For a partitioned table that contains a leaf child partition that has been exchanged to use an external table, ANALYZE does not collect statistics for the external table partition:

  • If ANALYZE [ROOTPARTITION] is run, external table partitions are not analyzed and root table statistics do not include external table partition.
  • If ANALYZE is run on an external table partition, the partition is not analyzed.
  • If the VERBOSE clause is specified, an informational message is displayed: skipping external table.

The statistics collected by ANALYZE usually include a list of some of the most common values in each column and a histogram showing the approximate data distribution in each column. One or both of these may be omitted if ANALYZE deems them uninteresting (for example, in a unique-key column, there are no common values) or if the column data type does not support the appropriate operators.

For large tables, ANALYZE takes a random sample of the table contents, rather than examining every row. This allows even very large tables to be analyzed in a small amount of time. Note, however, that the statistics are only approximate, and will change slightly each time ANALYZE is run, even if the actual table contents did not change. This may result in small changes in the planner's estimated costs shown by EXPLAIN. In rare situations, this non-determinism will cause the query optimizer to choose a different query plan between runs of ANALYZE. To avoid this, raise the amount of statistics collected by ANALYZE by adjusting the default_statistics_target configuration parameter, or on a column-by-column basis by setting the per-column statistics target with ALTER TABLE ... ALTER COLUMN ... SET STATISTICS (see ALTER TABLE). The target value sets the maximum number of entries in the most-common-value list and the maximum number of bins in the histogram. The default target value is 10, but this can be adjusted up or down to trade off accuracy of planner estimates against the time taken for ANALYZE and the amount of space occupied in pg_statistic. In particular, setting the statistics target to zero disables collection of statistics for that column.

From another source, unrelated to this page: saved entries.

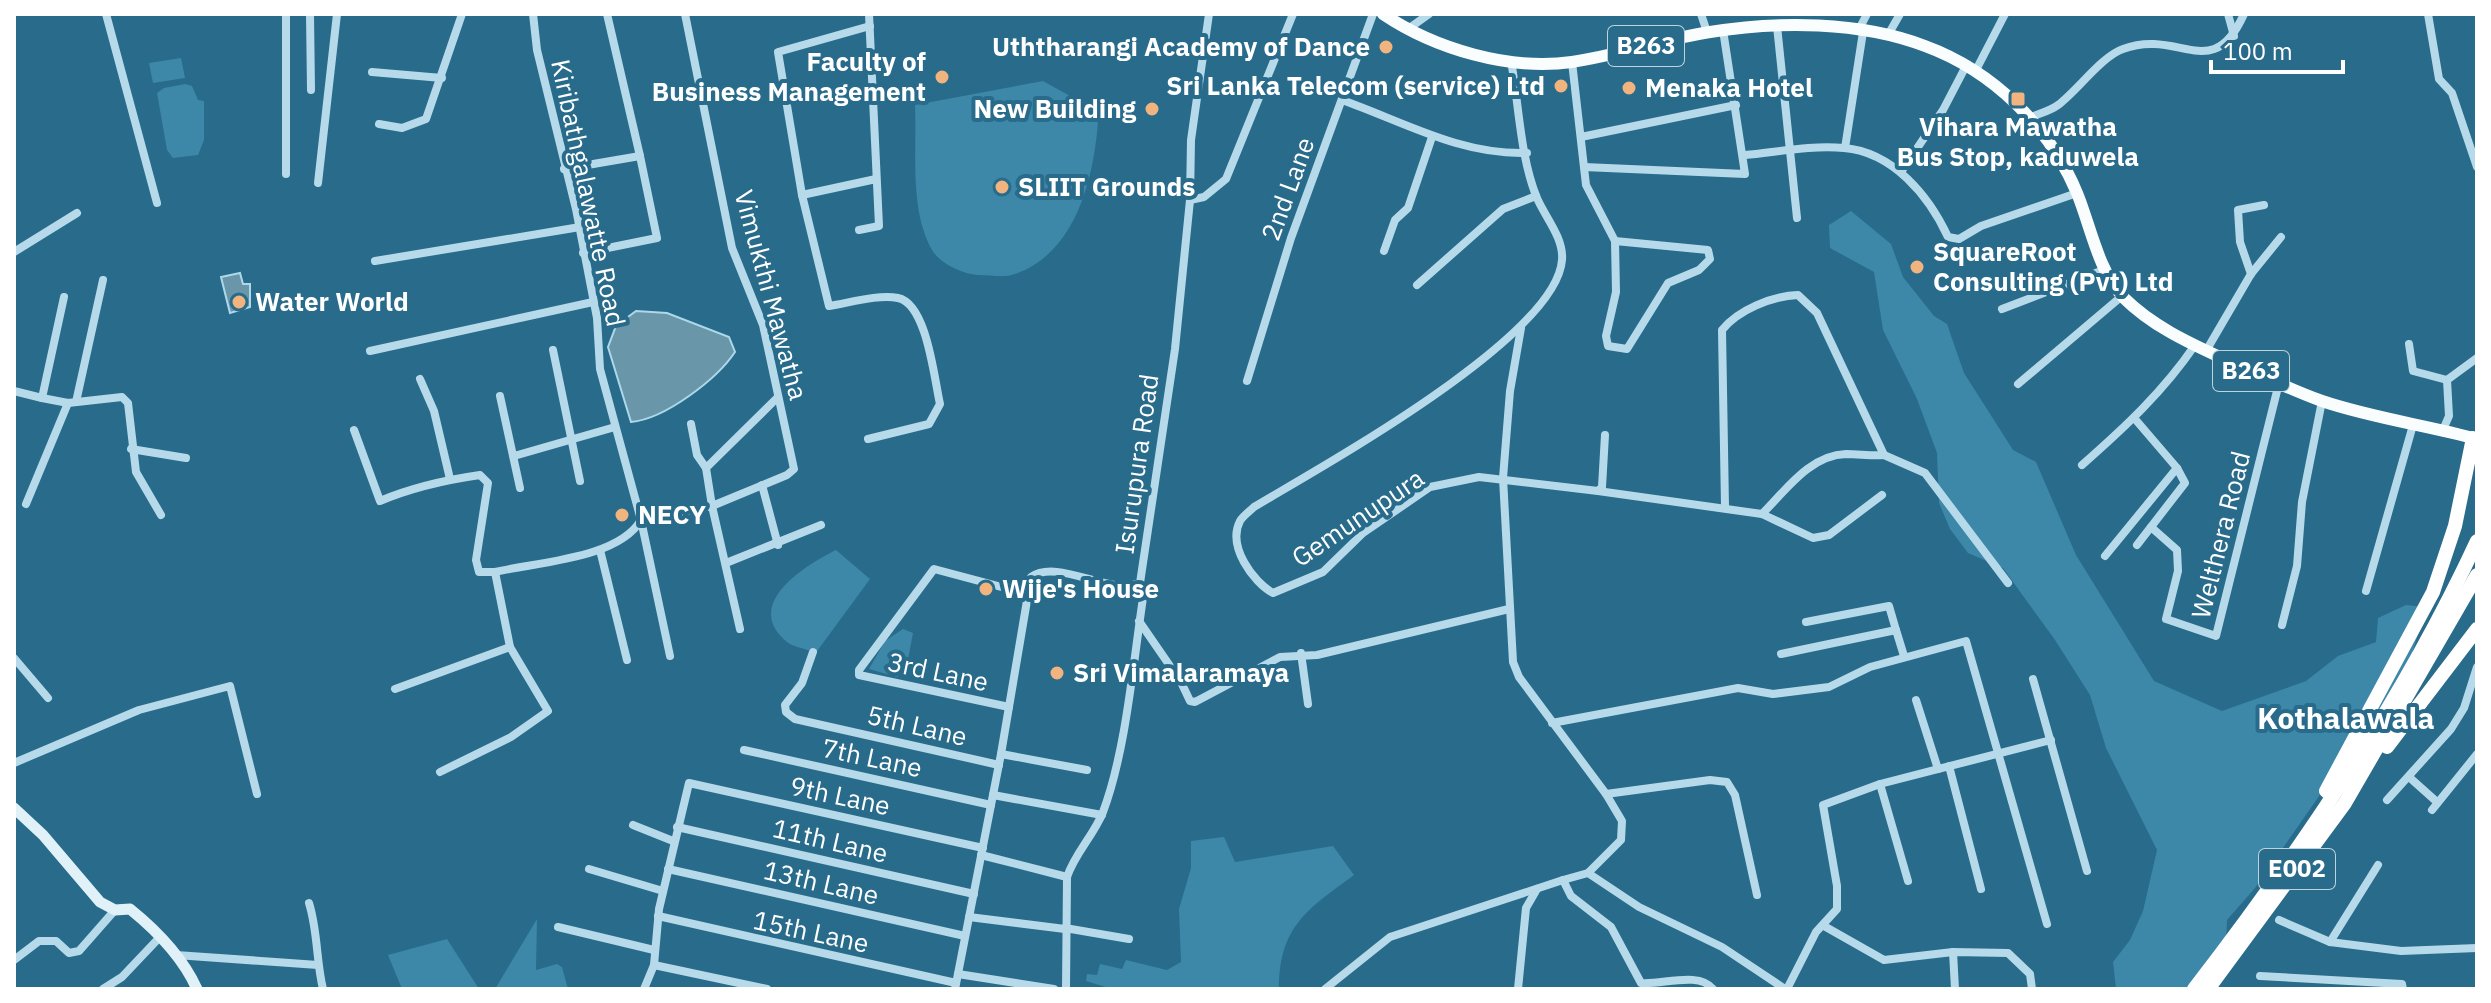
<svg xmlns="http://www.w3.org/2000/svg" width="2491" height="1003" font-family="'IBM Plex Sans',sans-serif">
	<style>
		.green { fill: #3d87a8 }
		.water { fill: #6a96aa; stroke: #acd8ea; stroke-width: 2 }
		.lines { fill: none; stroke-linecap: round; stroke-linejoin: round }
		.street { stroke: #b7daea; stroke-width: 8 }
		.secondary { stroke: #e1f1f8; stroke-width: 11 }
		.primary { stroke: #fafdfe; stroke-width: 12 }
		.highway { stroke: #fff; stroke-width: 14 }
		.poi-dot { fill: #f1b47e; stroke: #286b8b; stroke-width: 3 }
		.labels { text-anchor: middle; stroke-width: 8; stroke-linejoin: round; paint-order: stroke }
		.shield { fill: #286b8b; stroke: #bed3dc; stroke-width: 2 }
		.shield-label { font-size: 24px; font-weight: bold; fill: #fff }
		.poi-label { font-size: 26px; font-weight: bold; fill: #fff; stroke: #286b8b; text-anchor: start }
		.street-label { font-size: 26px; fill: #fff; stroke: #286b8b }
		.quarter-label { font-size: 30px; font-weight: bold; fill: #fff; stroke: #286b8b }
	</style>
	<rect width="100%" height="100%" fill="#286b8b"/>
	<g class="green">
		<path d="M181 58 185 78 153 83 149 63Z"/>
		<path d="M1043 81 1081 102 1098 121C1094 178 1076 253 1015 274 1005 278 990 275 979 275 965 275 940 264 932 250 909 210 917 150 915 105Z"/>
		<path d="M185 84 192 86 198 100 204 101V140L198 155 173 158 167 150 157 93 164 88Z"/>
		<path d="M1851 211 1891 244 1903 277 1934 316 1947 324 1964 373 2013 450 2036 462 2076 555 2154 681 2222 711 2306 681 2338 656 2376 642 2378 618 2406 605 2426 607 2412 654 2377 725 2338 769 2255 888 2227 920 2225 975 2217 989H2116L2113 962 2130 940 2143 911 2157 850 2106 748 2090 695 2055 640 2003 568 1968 553 1950 529 1939 503 1937 453 1917 399 1883 330 1874 272 1830 248 1829 225Z"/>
		<path d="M836 550 870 579 815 654C806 647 796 649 787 642 741 604 806 565 836 550Z"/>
		<path d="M903 629 913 633 906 670 897 677 869 669 885 641Z"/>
		<path d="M1224 837 1235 862 1333 846 1354 875C1308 909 1279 926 1279 989H1112L1086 981 1087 974 1097 975 1100 964 1122 969 1126 960 1167 970 1181 962 1179 909 1191 868V841Z"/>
		<path d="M537 919 536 970 557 964 562 967 568 989H495Z"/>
		<path d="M447 939 479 989H402L388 955Z"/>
	</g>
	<g class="water">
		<path d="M240 273 243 284H250V307L230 313 221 277Z"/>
		<path d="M636 311 667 313 729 337 735 352C717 379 665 419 631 422L608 347 616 326Z"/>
	</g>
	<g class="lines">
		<g class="street">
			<path d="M106 14 157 203"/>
			<path d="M310 14 311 90"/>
			<path d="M685 14 732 248 763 325 794 469 787 475 712 506 740 629"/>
			<path d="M1701 14 1707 32"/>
			<path d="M2228 14 2234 36"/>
			<path d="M2428 14 2439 79 2452 93 2477 167"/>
			<path d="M870 26 778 52 802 195 876 179"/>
			<path d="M1777 26 1797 218"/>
			<path d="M1408 29 1429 14"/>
			<path d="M1858 31 1867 14"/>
			<path d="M1888 35 1900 14"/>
			<path d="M1511 61C1519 104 1520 157 1537 198 1545 217 1564 238 1562 260 1556 338 1319 468 1254 507 1250 511 1243 516 1240 521 1227 546 1253 582 1273 593L1323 572 1363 533 1430 487 1479 477 1598 491 1602 487 1605 435"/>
			<path d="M1572 62 1586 185 1615 241 1616 292 1606 336 1608 346 1627 349 1668 283 1699 270 1710 259 1708 250 1615 241"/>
			<path d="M1976 70 2005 14"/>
			<path d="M372 72 442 78"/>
			<path d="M1342 100C1404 122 1460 155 1527 153"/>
			<path d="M2029 118C2038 114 2050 111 2058 105 2077 91 2102 56 2123 49 2180 28 2212 85 2244 14"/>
			<path d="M379 124 402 128 426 119 462 14"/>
			<path d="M1581 137 1736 105"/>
			<path d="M1845 148 1863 32"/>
			<path d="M1745 155C1777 152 1812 145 1844 148 1893 152 1929 196 1948 237L1959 239 1981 226 2077 193"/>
			<path d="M1584 167 1745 174 1723 30"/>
			<path d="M564 169 640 156 607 14"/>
			<path d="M1901 172 1943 110 1967 64"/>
			<path d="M286 174V14"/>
			<path d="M318 183 337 14"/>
			<path d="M802 195 829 306C849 303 878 294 898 298 927 304 934 378 940 404L929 424 868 439"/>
			<path d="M1190 200 1204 197 1226 179 1293 14"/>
			<path d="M859 230 879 226 869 14"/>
			<path d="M1384 251 1395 220 1408 208 1432 137"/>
			<path d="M14 252 77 213"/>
			<path d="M583 253 657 238 640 156"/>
			<path d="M375 261 580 227"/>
			<path d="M2251 274 2240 242 2238 210 2264 205"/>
			<path d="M1417 285 1503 209 1536 196"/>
			<path d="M2002 309 2106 269"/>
			<path d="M1521 328 1510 391 1503 478 1513 662 1519 677 1606 794 1622 821 1621 840 1588 873 1563 880 1571 896 1611 927 1641 983C1662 985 1699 971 1713 989"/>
			<path d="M2409 344 2413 371 2447 380"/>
			<path d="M553 350 580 481"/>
			<path d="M370 351 593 302"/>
			<path d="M2206 351 2251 274 2281 237"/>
			<path d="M420 379 434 411 450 479"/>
			<path d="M1247 381 1291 238 1373 14"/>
			<path d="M2018 384 2122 296"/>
			<path d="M14 391 42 398 64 297"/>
			<path d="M500 396 520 488"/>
			<path d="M42 398 68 403 122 397 128 403 136 472 161 515"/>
			<path d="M76 402 103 280"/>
			<path d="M2135 419 2177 468 2185 483 2137 545"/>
			<path d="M354 430 380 501C413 487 445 480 480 475L488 483 476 560 479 572H495L510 647 395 689"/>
			<path d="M2442 432 2449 416 2447 380 2477 358"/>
			<path d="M131 449 186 458"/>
			<path d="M514 456 615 427"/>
			<path d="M2082 465C2124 428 2163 392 2195 345"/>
			<path d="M706 468 778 397"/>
			<path d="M762 485 778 545"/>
			<path d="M1598 491 1762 514 1813 538 1829 535 1882 495"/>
			<path d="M26 504 68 403"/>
			<path d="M1725 507 1722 330C1738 310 1772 296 1798 295L1817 313 1884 455 1925 473 2008 583"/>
			<path d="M1762 514C1786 490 1810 455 1846 454 1859 454 1872 456 1884 455"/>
			<path d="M2151 527 2177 550 2178 571 2166 619 2216 636 2279 383"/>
			<path d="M600 550 627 660"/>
			<path d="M2105 556 2177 468"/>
			<path d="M726 563 821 525"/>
			<path d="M495 572C537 562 618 559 641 520L600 369 597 318 576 209 537 50 533 14"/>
			<path d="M2366 591 2413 425"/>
			<path d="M1139 621 1181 682 1190 701 1195 702 1280 657 1317 655 1509 609"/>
			<path d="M1806 622 1889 606 1896 630"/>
			<path d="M2282 625 2297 566 2302 502 2322 401"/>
			<path d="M813 652 802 683 785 705 786 712 795 719 999 765"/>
			<path d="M1301 653 1308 704"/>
			<path d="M1781 654 1896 630 1904 656"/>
			<path d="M670 656 641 520 712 506 706 468 697 455 691 424"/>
			<path d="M14 658 48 698"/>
			<path d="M2033 679 2087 871"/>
			<path d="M1916 700 1938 769"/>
			<path d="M1009 707 859 675V670L934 569 1028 594"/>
			<path d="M1552 723 1738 688 1773 694 1829 687 1870 667 1966 641 2047 924"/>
			<path d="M744 750 991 805"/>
			<path d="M1001 754 1087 770"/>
			<path d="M14 763 139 710 230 686 257 794"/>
			<path d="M1949 766 1981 889"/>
			<path d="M440 772 511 737 548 711 510 647"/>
			<path d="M2409 777 2437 802"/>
			<path d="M1880 784 1908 881"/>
			<path d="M1606 794 1710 780 1727 782 1735 795 1757 895"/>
			<path d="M993 795 1102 815"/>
			<path d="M2387 800 2451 729 2464 708 2477 667"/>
			<path d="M2432 810 2477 754"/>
			<path d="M633 825 673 841"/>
			<path d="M677 827 974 894"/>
			<path d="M981 855 1067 877"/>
			<path d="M589 869 663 891"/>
			<path d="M668 869 965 936"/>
			<path d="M1588 873 1639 907 1722 947 1785 989"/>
			<path d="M309 903C318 932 316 960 323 989"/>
			<path d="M658 916 956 983"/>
			<path d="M969 917 1065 929"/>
			<path d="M2279 920 2330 942 2401 951 2477 948"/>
			<path d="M1824 926 1884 960 1953 952 2008 953 2030 974 2032 989"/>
			<path d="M558 927 654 950"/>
			<path d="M1065 928 1129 939"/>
			<path d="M2330 942 2378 865"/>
			<path d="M1953 952 1955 989"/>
			<path d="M176 955 318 965"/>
			<path d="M14 960 39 941H56L69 953 79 951 115 910"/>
			<path d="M654 965 767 989"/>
			<path d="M958 974 1054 989"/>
			<path d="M2260 976 2402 984 2403 989"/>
			<path d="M103 989 122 977 159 938"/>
			<path d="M644 989 654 965 659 909 689 783 983 848"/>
			<path d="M955 989 1001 754 1031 577C1058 558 1110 596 1140 583L1175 349 1190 200 1191 140 1209 14"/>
			<path d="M1066 989 1067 877C1075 853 1094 835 1103 812 1126 751 1133 664 1143 598L1140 583"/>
			<path d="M1325 989 1390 937 1563 880"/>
			<path d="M1518 989 1526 908 1537 889"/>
			<path d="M1787 989 1816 932 1837 909V886L1823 805 1880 784 2051 740"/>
		</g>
		<path class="secondary" d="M14 808 43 835 100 902 115 910 130 909C156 930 183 958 197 989"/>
		<path class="primary" d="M1383 14C1435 49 1510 71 1572 62 1619 55 1664 39 1710 32 1778 21 1860 21 1925 46 1993 71 2049 126 2077 193 2091 227 2098 271 2124 298 2151 325 2187 342 2222 358 2255 372 2288 389 2322 401 2372 418 2426 425 2477 439"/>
		<g class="highway">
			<path d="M2387 747 2477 629"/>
			<path d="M2326 791 2433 592 2455 526 2473 438"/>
			<path d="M2194 989C2301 850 2403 701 2477 541"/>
			<path d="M2208 989 2345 803 2477 575"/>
		</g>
	</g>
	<g class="poi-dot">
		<circle cx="1386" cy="47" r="8"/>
		<circle cx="942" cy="77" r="8"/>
		<circle cx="1561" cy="86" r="8"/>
		<circle cx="1629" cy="88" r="8"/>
		<rect x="2010" y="91" width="16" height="16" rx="4"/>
		<circle cx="1152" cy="109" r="8"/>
		<circle cx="1002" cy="187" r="8"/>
		<circle cx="1917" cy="267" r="8"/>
		<circle cx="239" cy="302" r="8"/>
		<circle cx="622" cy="515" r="8"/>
		<circle cx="986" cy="589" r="8"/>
		<circle cx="1057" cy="673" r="8"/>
	</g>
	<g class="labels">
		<g class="shield">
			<rect x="1608" y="26" width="76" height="40" rx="6"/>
			<rect x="2213" y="351" width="76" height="40" rx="6"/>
			<rect x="2259" y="849" width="76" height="40" rx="6"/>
		</g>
		<g class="shield-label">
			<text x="1646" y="54">B263</text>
			<text x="2251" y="379">B263</text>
			<text x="2297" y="877">E002</text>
		</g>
		<g class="poi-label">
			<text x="1370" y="56" text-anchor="end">Uththarangi Academy of Dance</text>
			<text x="926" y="71" text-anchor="end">Faculty of<tspan x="926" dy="30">Business Management</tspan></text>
			<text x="1545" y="95" text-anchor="end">Sri Lanka Telecom (service) Ltd</text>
			<text x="1645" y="97">Menaka Hotel</text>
			<text x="1136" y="118" text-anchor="end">New Building</text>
			<text x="2018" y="136" text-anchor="middle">Vihara Mawatha<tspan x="2018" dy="30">Bus Stop, kaduwela</tspan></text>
			<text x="1018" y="196">SLIIT Grounds</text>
			<text x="1933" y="261">SquareRoot<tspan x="1933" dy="30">Consulting (Pvt) Ltd</tspan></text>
			<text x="255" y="311">Water World</text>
			<text x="638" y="524">NECY</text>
			<text x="1002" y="598">Wije's House</text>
			<text x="1073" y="682">Sri Vimalaramaya</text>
		</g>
		<g class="street-label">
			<text transform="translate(1288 189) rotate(-70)" y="9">2nd Lane</text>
			<text transform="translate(588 193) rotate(78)" y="9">Kiribathgalawatte Road</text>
			<text transform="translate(771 295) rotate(75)" y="9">Vimukthi Mawatha</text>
			<text transform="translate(1137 464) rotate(-82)" y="9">Isurupura Road</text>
			<text transform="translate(1358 518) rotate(-34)" y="9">Gemunupura</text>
			<text transform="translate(2221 535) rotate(-76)" y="9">Welthera Road</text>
			<text transform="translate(938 672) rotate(12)" y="9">3rd Lane</text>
			<text transform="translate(917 726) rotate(13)" y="9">5th Lane</text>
			<text transform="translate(872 758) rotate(12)" y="9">7th Lane</text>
			<text transform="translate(840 796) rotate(12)" y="9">9th Lane</text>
			<text transform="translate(830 841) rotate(13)" y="9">11th Lane</text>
			<text transform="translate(821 883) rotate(13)" y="9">13th Lane</text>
			<text transform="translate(811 932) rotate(12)" y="9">15th Lane</text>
		</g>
		<g class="quarter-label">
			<text x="2346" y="729">Kothalawala</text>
		</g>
	</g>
	<rect width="2491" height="1003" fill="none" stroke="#ffffff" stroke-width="32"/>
	<path d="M2211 60v12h132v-12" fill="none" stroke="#ffffff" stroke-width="4"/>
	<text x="2223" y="60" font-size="24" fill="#ffffff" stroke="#286b8b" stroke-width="6" paint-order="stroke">100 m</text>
</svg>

It may be useful to do that for columns that are never used as part of the WHERE, GROUP BY, or ORDER BY clauses of queries, since the planner will have no use for statistics on such columns.

The largest statistics target among the columns being analyzed determines the number of table rows sampled to prepare the statistics. Increasing the target causes a proportional increase in the time and space needed to do ANALYZE.

Examples

Collect statistics for the table mytable:

ANALYZE mytable;

Compatibility

There is no ANALYZE statement in the SQL standard.

See Also

ALTER TABLE, EXPLAIN, VACUUM, analyzedb utility in the Greenplum Database Utility Guide.